The saola's baffling fragility underscores how little is known about its biology or evolutionary history. Robichaud and conservation biologist Robert Timmins have proposed that saola were once widespread in the wet evergreen forests that covered Southeast Asia until several million years ago. These forests receded during cool, dry ice ages, leaving just a few patches suitable for saola. "If we leave the saola alone," says Tuoc, "I think—no, I hope—it will survive."
Other scientists argue for hands-on assistance. Pierre Comizzoli of the Smithsonian's Center for Species Survival says a captive breeding program is the only option left to save the saola from extinction. He teamed up with scientists from the Vietnamese Academy of Science and Technology in Hanoi on a survey late last year to find possible locations for a breeding site.
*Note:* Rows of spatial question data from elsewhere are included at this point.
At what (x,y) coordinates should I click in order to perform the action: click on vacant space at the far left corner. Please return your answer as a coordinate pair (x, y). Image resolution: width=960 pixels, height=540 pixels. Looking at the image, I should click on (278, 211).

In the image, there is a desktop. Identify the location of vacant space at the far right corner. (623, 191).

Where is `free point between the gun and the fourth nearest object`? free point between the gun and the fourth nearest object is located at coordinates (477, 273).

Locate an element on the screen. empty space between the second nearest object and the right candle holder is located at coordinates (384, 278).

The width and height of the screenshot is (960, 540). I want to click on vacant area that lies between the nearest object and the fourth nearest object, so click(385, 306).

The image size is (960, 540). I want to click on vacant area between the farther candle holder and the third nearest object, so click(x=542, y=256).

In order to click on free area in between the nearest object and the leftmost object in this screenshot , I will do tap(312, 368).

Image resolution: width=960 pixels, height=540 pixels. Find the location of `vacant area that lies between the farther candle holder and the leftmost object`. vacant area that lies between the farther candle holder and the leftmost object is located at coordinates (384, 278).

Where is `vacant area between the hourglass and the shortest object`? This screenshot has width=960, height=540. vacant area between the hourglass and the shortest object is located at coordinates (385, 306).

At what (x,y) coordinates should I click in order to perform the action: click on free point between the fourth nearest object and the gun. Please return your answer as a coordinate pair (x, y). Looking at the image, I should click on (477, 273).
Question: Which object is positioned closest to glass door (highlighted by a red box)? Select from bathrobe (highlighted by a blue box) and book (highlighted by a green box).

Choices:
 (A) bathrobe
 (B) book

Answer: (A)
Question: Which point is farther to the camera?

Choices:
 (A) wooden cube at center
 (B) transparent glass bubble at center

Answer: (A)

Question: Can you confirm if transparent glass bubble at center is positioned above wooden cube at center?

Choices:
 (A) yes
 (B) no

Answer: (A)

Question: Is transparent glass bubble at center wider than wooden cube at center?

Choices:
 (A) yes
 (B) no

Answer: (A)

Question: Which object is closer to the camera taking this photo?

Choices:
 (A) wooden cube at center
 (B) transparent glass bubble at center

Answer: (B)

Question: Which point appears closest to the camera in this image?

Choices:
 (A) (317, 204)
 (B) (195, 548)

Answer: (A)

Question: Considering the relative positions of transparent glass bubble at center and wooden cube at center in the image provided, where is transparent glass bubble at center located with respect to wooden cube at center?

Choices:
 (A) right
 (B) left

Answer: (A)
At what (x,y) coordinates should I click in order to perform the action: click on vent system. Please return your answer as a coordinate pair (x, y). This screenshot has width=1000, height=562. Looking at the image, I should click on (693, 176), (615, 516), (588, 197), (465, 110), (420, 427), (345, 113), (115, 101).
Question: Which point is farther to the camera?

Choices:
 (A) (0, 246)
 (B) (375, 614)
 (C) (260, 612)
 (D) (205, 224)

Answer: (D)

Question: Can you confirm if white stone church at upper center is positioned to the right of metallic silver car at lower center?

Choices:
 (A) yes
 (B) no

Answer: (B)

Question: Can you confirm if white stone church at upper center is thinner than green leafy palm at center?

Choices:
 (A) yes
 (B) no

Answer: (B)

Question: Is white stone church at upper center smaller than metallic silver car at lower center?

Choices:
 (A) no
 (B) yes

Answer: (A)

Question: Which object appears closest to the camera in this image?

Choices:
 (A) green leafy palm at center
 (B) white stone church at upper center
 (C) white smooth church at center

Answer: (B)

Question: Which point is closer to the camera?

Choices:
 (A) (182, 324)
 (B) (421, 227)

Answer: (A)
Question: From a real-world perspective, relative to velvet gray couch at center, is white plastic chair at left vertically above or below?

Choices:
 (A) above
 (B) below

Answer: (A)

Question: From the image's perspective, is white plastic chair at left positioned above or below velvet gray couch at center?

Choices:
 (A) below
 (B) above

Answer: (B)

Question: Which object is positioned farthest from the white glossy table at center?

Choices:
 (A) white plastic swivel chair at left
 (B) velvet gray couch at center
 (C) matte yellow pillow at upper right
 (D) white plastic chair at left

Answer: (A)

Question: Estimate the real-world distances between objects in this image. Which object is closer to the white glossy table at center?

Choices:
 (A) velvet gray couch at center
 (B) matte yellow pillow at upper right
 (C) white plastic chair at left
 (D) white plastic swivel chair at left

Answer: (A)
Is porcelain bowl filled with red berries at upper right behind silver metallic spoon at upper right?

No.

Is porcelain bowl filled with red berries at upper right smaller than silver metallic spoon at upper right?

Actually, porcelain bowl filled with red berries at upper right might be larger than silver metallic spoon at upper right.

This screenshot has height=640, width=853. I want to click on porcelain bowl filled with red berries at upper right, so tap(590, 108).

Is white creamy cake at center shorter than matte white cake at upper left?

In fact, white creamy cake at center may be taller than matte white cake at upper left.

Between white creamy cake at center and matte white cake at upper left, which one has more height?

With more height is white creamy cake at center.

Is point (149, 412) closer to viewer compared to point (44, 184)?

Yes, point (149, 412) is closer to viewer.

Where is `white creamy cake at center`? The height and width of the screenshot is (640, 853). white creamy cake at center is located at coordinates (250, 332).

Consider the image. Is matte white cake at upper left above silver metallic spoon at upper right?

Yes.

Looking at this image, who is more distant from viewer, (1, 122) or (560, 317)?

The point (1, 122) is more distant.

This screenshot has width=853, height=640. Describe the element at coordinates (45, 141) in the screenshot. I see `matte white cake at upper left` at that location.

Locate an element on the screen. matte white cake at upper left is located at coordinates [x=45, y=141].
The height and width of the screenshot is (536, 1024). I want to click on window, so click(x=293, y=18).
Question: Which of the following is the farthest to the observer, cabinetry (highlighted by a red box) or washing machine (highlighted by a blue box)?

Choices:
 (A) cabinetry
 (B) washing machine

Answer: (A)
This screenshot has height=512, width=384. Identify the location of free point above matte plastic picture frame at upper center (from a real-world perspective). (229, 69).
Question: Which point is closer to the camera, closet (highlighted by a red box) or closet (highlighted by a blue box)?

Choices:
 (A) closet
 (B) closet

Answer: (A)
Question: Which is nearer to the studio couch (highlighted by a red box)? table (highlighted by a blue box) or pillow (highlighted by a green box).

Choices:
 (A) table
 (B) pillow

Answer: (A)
"It's a sensitive topic," he acknowledges. "But captive breeding doesn't mean that we are going to put saolas in cages, or do industrial production of saolas." Instead, he envisions putting an electric fence around a select swath of saola habitat, perhaps half an acre. "They would have access to their natural environment and could feed themselves, and at the same time we could start to study them," says Comizzoli, adding that something as simple as fresh dung would be "fantastic" for research purposes.
After fording the river, Tuoc and my family and I hike to a ranger station. The next leg of our journey is on motorcycles. Their make, Minsk, is emblazoned in Cyrillic on the gas tank. Our sons, sandwiched between my wife and a ranger, have never ridden a motorcycle before, and they squeal with delight. For several miles, we tear uphill on an empty, curvy road faster than this anxious parent would like. At the end of the road, we hike into the misty hills on our quest to spot a saola.
Preserving this habitat will help a host of other rare creatures, including the two other new mammals in Vietnam that Tuoc helped uncover, both primitive kinds of deer: the large-antlered muntjac, in 1994, and the diminutive Truong Son muntjac, in 1997. Strange beasts continue to emerge from these forests, including the kha-nyou, a rodent identified in 2006 as a species thought to have been extinct for 11 million years. "If we lose the saola," says Long, "it will be a symbol of our failure to protect this unique ecosystem."
At Pu Mat, the late morning sun is burning off the mist. With the spry Tuoc leading the way, we clamber up a slick path until we reach Kem Waterfall. Tuoc grabs a handful of broad, dark-green leaves near the entrancing falls. "Saola like to eat these," he says. "At least, we have seen bite marks." These Araceae leaves, I realize with a pang, may be as close as I ever get to a saola. Tuoc, too, has no delusions. "Maybe I'll never see one in the wild," he says.
Richard Stone is the Asia editor for Science magazine. He lives in Beijing.